Not all molds produce mycotoxins. In fact only several do.

Mycotoxins are the mold’s defense mechanism. Because other molds are competing for the food source the bad molds compete for the food source using the mycotoxins. How the mycotoxins attack other molds goes in a scientific depth not needed here however they do produce toxic, immunosuppressive and carcinogenic substances. These substances not only attack other molds they can attack humans.

Mycotoxins can cause a variety of short term as well as long-term health effects, ranging from immediate toxic response to potential long term carcinogenic effects. Symptoms due to exposure to mycotoxins include but are not limited to dermatitis, cold and flu symptoms, sore throats, headaches, fatigue, diarrhea and impaired or altered immune functions.
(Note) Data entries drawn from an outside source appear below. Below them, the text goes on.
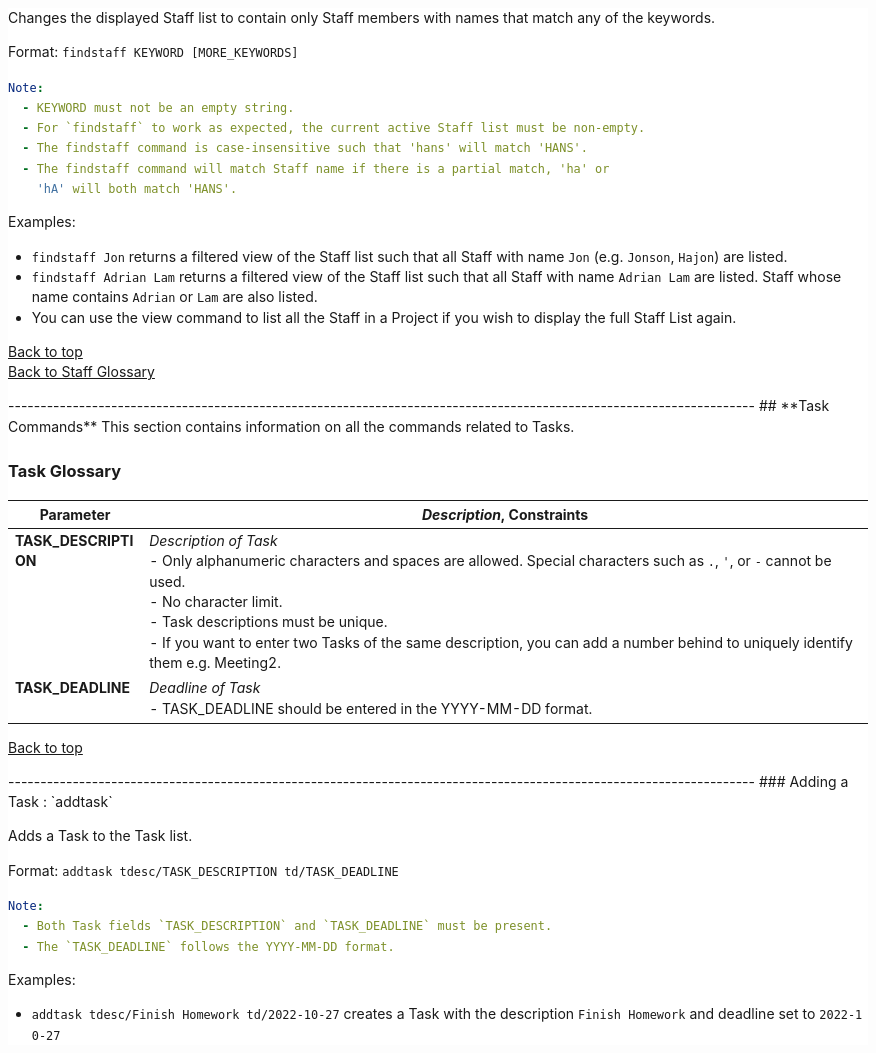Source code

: Changes the displayed Staff list to contain only Staff members with names that match any of the keywords.

Format: `findstaff KEYWORD [MORE_KEYWORDS]`

```yaml
Note:
  - KEYWORD must not be an empty string.
  - For `findstaff` to work as expected, the current active Staff list must be non-empty.
  - The findstaff command is case-insensitive such that 'hans' will match 'HANS'.
  - The findstaff command will match Staff name if there is a partial match, 'ha' or
    'hA' will both match 'HANS'.
```

Examples:
* `findstaff Jon` returns a filtered view of the Staff list such that all Staff with name `Jon` (e.g. `Jonson`, `Hajon`) are listed.
* `findstaff Adrian Lam` returns a filtered view of the Staff list such that all Staff with name `Adrian Lam` are listed.
Staff whose name contains `Adrian` or `Lam` are also listed.
* You can use the view command to list all the Staff in a Project if you wish to display the full Staff List again.

[Back to top](#table-of-contents)<br>
[Back to Staff Glossary](#staff-glossary)
<div style="page-break-after: always"></div>
--------------------------------------------------------------------------------------------------------------------
## **Task Commands**
This section contains information on all the commands related to Tasks.

### Task Glossary

| Parameter            | _Description_, Constraints                                                                                                                                                                                                                                                                                                                            |
|----------------------|-------------------------------------------------------------------------------------------------------------------------------------------------------------------------------------------------------------------------------------------------------------------------------------------------------------------------------------------------------|
| **TASK_DESCRIPTION** | _Description of Task_ <br> - Only alphanumeric characters and spaces are allowed. Special characters such as `.`, `'`, or `-` cannot be used. <br> - No character limit. <br> - Task descriptions must be unique. <br> - If you want to enter two Tasks of the same description, you can add a number behind to uniquely identify them e.g. Meeting2. |
| **TASK_DEADLINE**    | _Deadline of Task_ <br> - TASK_DEADLINE should be entered in the YYYY-MM-DD format.                                                                                                                                                                                                                                                                   |                                                                                                                                                              |

[Back to top](#table-of-contents)
<div style="page-break-after: always"></div>
--------------------------------------------------------------------------------------------------------------------
### Adding a Task : `addtask`

Adds a Task to the Task list.

Format: `addtask tdesc/TASK_DESCRIPTION td/TASK_DEADLINE`

```yaml
Note:
  - Both Task fields `TASK_DESCRIPTION` and `TASK_DEADLINE` must be present.
  - The `TASK_DEADLINE` follows the YYYY-MM-DD format.
```

Examples:
* `addtask tdesc/Finish Homework td/2022-10-27` creates a Task with the description `Finish Homework` and deadline set to
`2022-10-27`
Mycotoxins are very small and cannot be detected visually and with a standard mold test. There are several Mycotoxins that can go airborne. These are Ochratoxins, Aflatoxins and Trichothecenes.
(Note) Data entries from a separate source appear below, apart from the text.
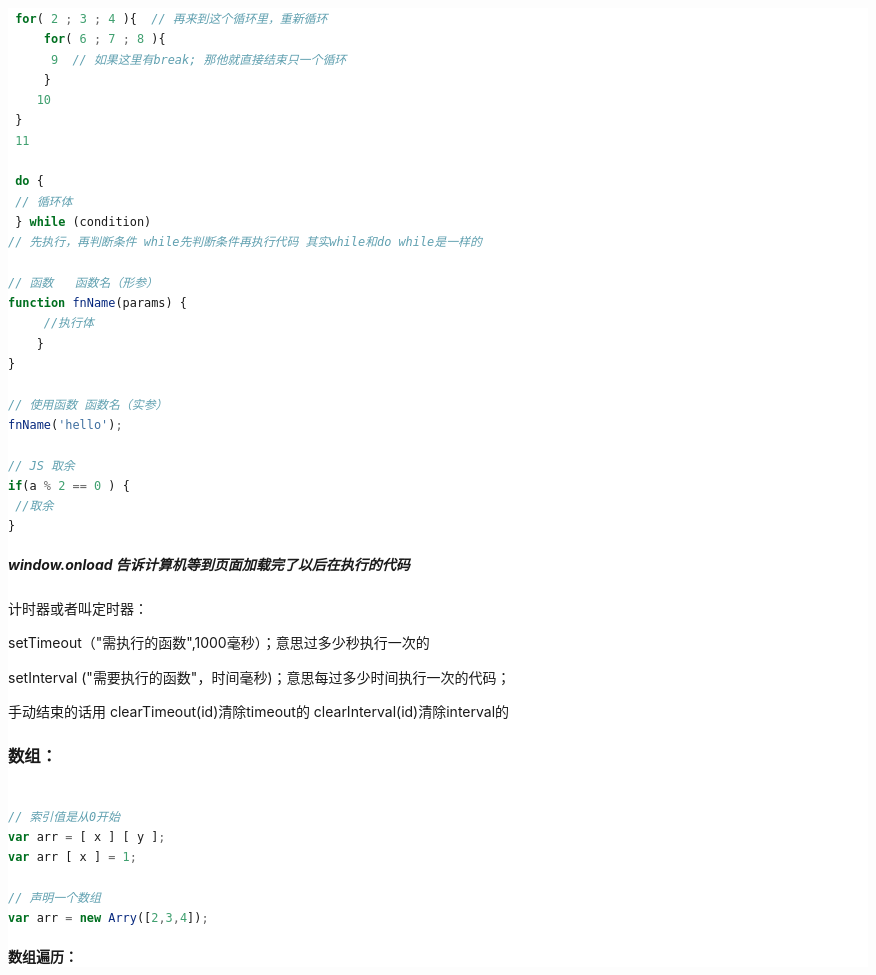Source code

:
 ```js
 for( 2 ; 3 ; 4 ){  // 再来到这个循环里，重新循环
     for( 6 ; 7 ; 8 ){
      9  // 如果这里有break; 那他就直接结束只一个循环
     }
    10
 }
 11

 do {
 // 循环体
 } while (condition)
// 先执行，再判断条件 while先判断条件再执行代码 其实while和do while是一样的
     
// 函数	函数名（形参）
function fnName(params) {
	 //执行体
 	}
}

// 使用函数	函数名（实参）
fnName('hello');

// JS 取余
if(a % 2 == 0 ) {
 //取余
}

```
##### window.onload   告诉计算机等到页面加载完了以后在执行的代码

计时器或者叫定时器：

 setTimeout（"需执行的函数",1000毫秒）；意思过多少秒执行一次的

 setInterval   ("需要执行的函数"，时间毫秒)；意思每过多少时间执行一次的代码；

手动结束的话用  clearTimeout(id)清除timeout的     clearInterval(id)清除interval的

### 数组：

```js

// 索引值是从0开始
var arr = [ x ] [ y ];
var arr [ x ] = 1;

// 声明一个数组
var arr = new Arry([2,3,4]);

```

#### 数组遍历：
The good news they are Doctors who can test to see if these three mycotoxins are in your body by taking a blood and urine sample. If they are can they be tested in your home where most likely they were generated from? Yes they can.

When we test for mold spores they may or may not show up in an air sample. The right conditions are needed for the mold to release it spores. However if the mold is one of the toxic molds the Mycotoxins will show up no matter where the mold is growing or whether it is visible or not.


There are five categories of toxic mold. They are Cladosporium, Penicilium, Fusarium, Aspergillus, and Stachybotrys. Some of the species included in these categories may only cause hay fever-like allergic reactions, while others can cause potentially deadly illnesses. All five of these mold families can be found lurking indoors, in damp spaces. Each has its own particular characteristics that can greatly affect whatever organism or material it contacts. Indoor mold is not always obvious. Mold can manifest on hidden surfaces, such as wallpaper, paneling, the top of ceiling tiles, and underneath carpet.



The toxin produced by Stachybotrys chartarum is the most deadly. It has been tied to diseases as minor as hay fever, to those as serious as liver damage, pulmonary edema, and in the most severe cases, brain or nerve damage and even death. It has also been linked to severe illness in infants. Those with compromised immune systems, small children, and the elderly are highly susceptible to illness when they come in contact with this species of mold. Some symptoms associated with exposure to Stachybotrys include:

respiratory issues
nasal and sinus congestion
eye irritation
sore throat
hacking cough
chronic fatigue
central nervous system issues
aches and pains

Cladosporium, Fusarium, and Penicillium

These mold families have been connected to illnesses such as nail fungus, asthma, and also infections of the lungs, liver, and kidneys. Additionally, Fusarium may cause gastrointestinal illnesses, and even illness which affect the female reproductive system. Chronic cases of Cladosporium may produce pulmonary edema and emphysema.


The least serious of the toxic mold groups, the Aspergillus mold family consists of over 160 species. Only 16 of those cause illness in humans, none of which are fatal if treated.

Toxic molds produce chemicals during their natural growth that are classified as toxins or poisons. The types that have been found to have profound effects on human health, are given the label of "toxic mold."

Toxic molds are all very dangerous if allowed to grow inside the home. Proper precautions should be taken to prevent and eliminate their growth. These measures should include eliminating every material that nourishes the molds, such as old remodeling materials left in a basement. Also, never try to determine the type of mold in your home. Contact a professional to test any mold colony you may find, and consult with your family physician.